[Python-Dev] Proposed schedule for 3.4.2
ncoghlan at gmail.com
Mon Sep 8 14:08:21 CEST 2014
On 8 September 2014 14:28, Ned Deily <nad at acm.org> wrote:
> In article <540C521C.7070802 at hastings.org>,
> Larry Hastings <larry at hastings.org> wrote:
>> Matthias asked me when I was going to release 3.4.2. I propose the
>> following schedule:
>> Tag 3.4.2rc1 Friday Sep 12 2014
>> Release 3.4.2rc1 Saturday Sep 13 2014
>> Tag 3.4.2 final Saturday Sep 27 2014
>> Release 3.4.2 final Sunday Sep 28 2014
>> Normally I want to tag on Saturdays and release on Sundays, however I
>> propose moving rc1 a day earlier because I'll be unavailable that Sunday.

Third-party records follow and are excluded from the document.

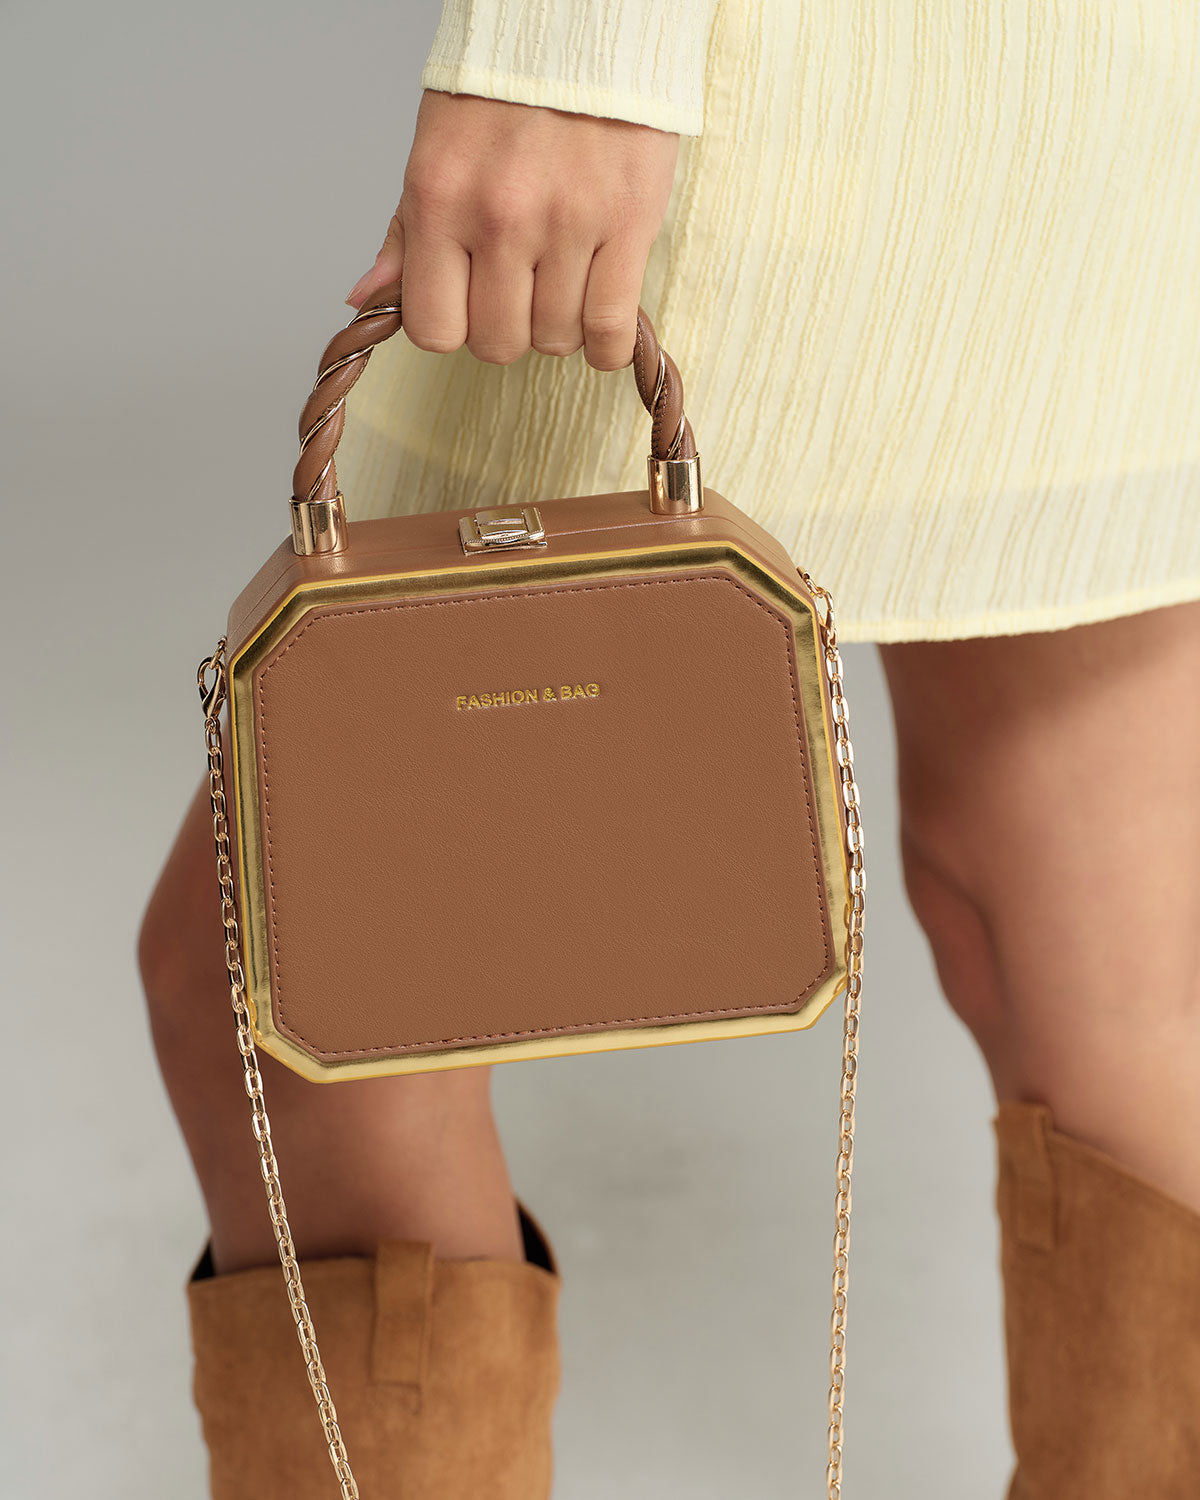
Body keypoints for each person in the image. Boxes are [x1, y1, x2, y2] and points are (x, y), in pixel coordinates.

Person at [137, 1, 1200, 1496]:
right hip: (1080, 77)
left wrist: (570, 50)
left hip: (775, 82)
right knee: (1087, 959)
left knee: (294, 1008)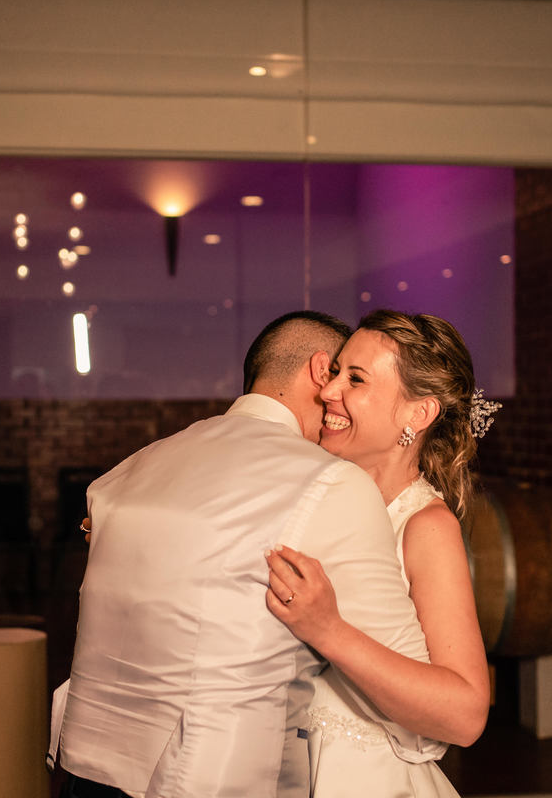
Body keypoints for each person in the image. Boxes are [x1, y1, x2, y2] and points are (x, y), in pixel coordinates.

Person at [56, 310, 435, 798]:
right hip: (207, 781)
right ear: (321, 371)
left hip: (81, 769)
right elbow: (422, 712)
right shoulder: (328, 483)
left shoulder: (127, 472)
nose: (338, 395)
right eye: (341, 373)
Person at [266, 310, 497, 797]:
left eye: (355, 379)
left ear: (418, 414)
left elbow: (466, 714)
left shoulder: (425, 526)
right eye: (334, 372)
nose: (329, 391)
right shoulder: (313, 497)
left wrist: (328, 630)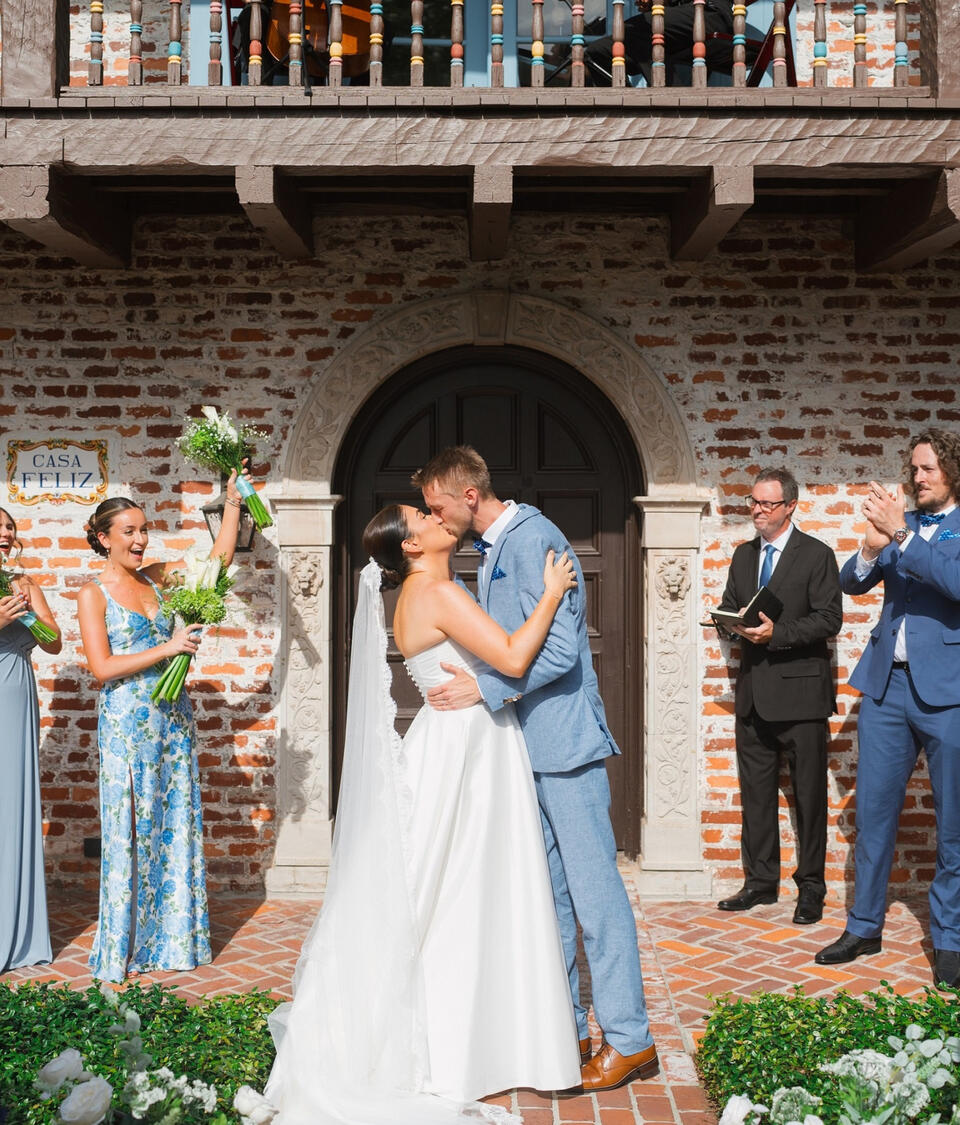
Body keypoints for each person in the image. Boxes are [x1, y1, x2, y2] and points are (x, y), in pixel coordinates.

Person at [262, 504, 581, 1124]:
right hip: (469, 743)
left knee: (443, 884)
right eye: (423, 516)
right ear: (410, 544)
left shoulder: (420, 590)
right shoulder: (433, 589)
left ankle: (464, 1036)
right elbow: (514, 660)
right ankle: (462, 1046)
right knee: (463, 884)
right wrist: (550, 594)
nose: (437, 517)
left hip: (449, 735)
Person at [413, 446, 657, 1093]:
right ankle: (567, 1025)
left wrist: (485, 689)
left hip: (566, 747)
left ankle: (630, 1039)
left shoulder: (534, 539)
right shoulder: (495, 547)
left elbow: (558, 649)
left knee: (595, 896)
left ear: (466, 495)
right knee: (549, 899)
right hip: (526, 751)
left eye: (437, 505)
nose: (434, 517)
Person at [77, 472, 248, 982]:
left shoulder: (155, 578)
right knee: (131, 829)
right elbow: (102, 668)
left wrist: (234, 504)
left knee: (173, 821)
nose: (139, 539)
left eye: (144, 529)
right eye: (128, 531)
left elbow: (215, 567)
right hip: (127, 723)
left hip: (173, 719)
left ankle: (172, 940)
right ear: (104, 537)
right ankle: (125, 945)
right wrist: (169, 648)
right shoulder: (93, 594)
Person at [816, 429, 960, 989]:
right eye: (914, 469)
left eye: (928, 469)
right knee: (872, 815)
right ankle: (864, 926)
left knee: (953, 825)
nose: (917, 478)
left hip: (948, 691)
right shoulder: (903, 529)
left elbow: (953, 581)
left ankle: (949, 941)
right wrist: (874, 547)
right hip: (886, 689)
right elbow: (853, 583)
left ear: (951, 470)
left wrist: (901, 532)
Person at [714, 468, 842, 925]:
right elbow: (731, 604)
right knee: (757, 796)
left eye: (768, 504)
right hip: (753, 695)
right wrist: (725, 621)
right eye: (753, 502)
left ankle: (811, 889)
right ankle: (759, 883)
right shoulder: (744, 556)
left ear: (790, 506)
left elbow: (830, 620)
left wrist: (777, 634)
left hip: (803, 697)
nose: (758, 511)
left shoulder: (817, 555)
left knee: (809, 799)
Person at [1, 506, 61, 973]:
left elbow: (55, 643)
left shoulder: (25, 583)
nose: (5, 533)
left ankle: (17, 928)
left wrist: (37, 617)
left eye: (8, 527)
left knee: (13, 802)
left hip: (16, 692)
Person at [585, 0, 734, 85]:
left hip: (709, 12)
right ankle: (628, 110)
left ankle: (673, 98)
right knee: (596, 52)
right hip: (681, 19)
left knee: (639, 29)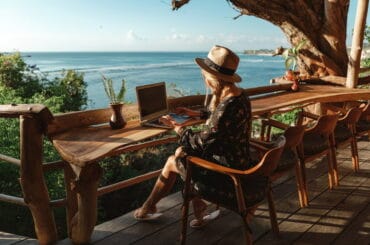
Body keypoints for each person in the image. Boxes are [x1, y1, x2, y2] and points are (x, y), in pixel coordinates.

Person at [134, 45, 253, 227]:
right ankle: (197, 210)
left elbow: (200, 142)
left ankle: (149, 207)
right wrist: (195, 114)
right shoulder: (239, 96)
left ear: (212, 79)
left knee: (174, 160)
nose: (203, 77)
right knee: (183, 152)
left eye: (204, 75)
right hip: (240, 160)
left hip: (229, 174)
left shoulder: (226, 107)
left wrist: (177, 127)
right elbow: (220, 121)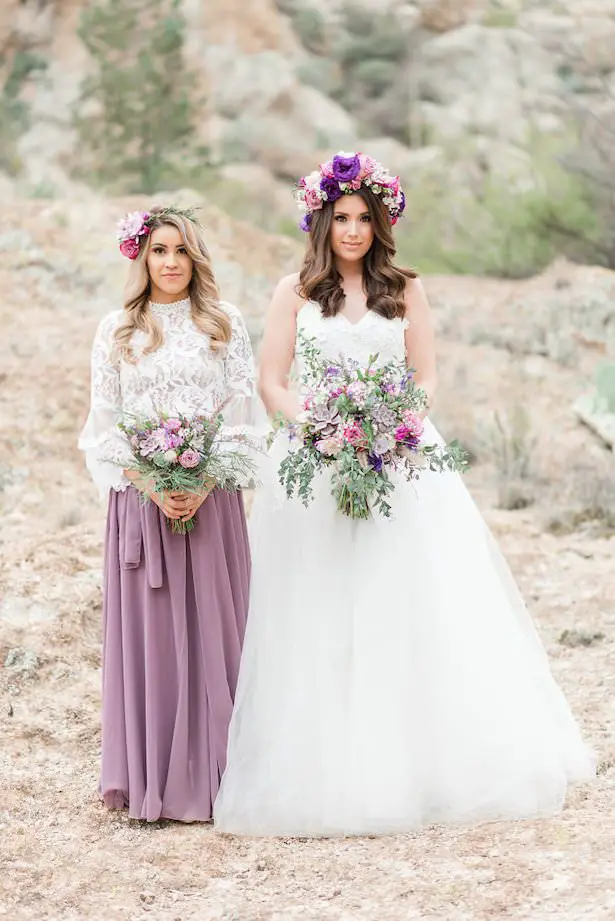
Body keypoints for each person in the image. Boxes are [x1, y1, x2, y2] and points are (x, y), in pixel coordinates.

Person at [214, 152, 594, 837]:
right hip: (315, 462)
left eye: (365, 218)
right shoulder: (292, 293)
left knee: (409, 599)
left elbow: (424, 376)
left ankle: (424, 761)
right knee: (320, 606)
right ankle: (332, 765)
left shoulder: (406, 289)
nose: (353, 230)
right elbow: (273, 382)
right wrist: (322, 427)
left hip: (401, 463)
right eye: (342, 218)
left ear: (381, 222)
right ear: (321, 221)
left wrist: (392, 426)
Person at [79, 205, 266, 822]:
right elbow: (103, 427)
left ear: (196, 257)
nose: (170, 263)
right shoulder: (118, 329)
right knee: (153, 641)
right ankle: (153, 777)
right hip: (141, 505)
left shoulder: (224, 323)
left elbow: (242, 415)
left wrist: (204, 480)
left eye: (181, 251)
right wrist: (154, 484)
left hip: (212, 503)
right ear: (141, 257)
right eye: (159, 251)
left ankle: (220, 776)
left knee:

>> Any objections? I will interpret silence as tacit approval.
> As I've already discussed with Larry, I think adding a week to the
> scheduled dates would be preferable. The original dates give pretty
> short notice and there are a number of open issues that would be good to
> resolve now in 3.4.2.
It would also be good to get Guido's official verdict on PEP 476 (the
switch to validating HTTPS by default) in time for 3.4.2. Based on the
previous discussion, Alex updated the PEP to suggest "just fix it" for
all of 3.5, 3.4.x and 2.7.x (including the httplib SSLContext support
backport in the latter case).
I think that would be feasible with an rc on the 20th, but challenging
if the rc is this coming weekend.
Note, as I stated in the previous thread, I'm now +1 on that PEP,
because I don't see any way to write an automated scan for a large
code base that ensures we're not relying on the default handling at
all. If the default behaviour is to validate HTTPS, the lack of such a
scanner isn't a problem - any failures to cope with self-signed or
invalid certs will be noisy, and we can either fix the certs, patch
the code to cope with them appropriately, or (for the self-signed cert
case) configure OpenSSL via environment variables. If dealing with
invalid certs is truly necessary, and the code can't be updated
either, then I'm OK with the answer being "keep using an older version
of Python, as that's going to be the least of your security concerns".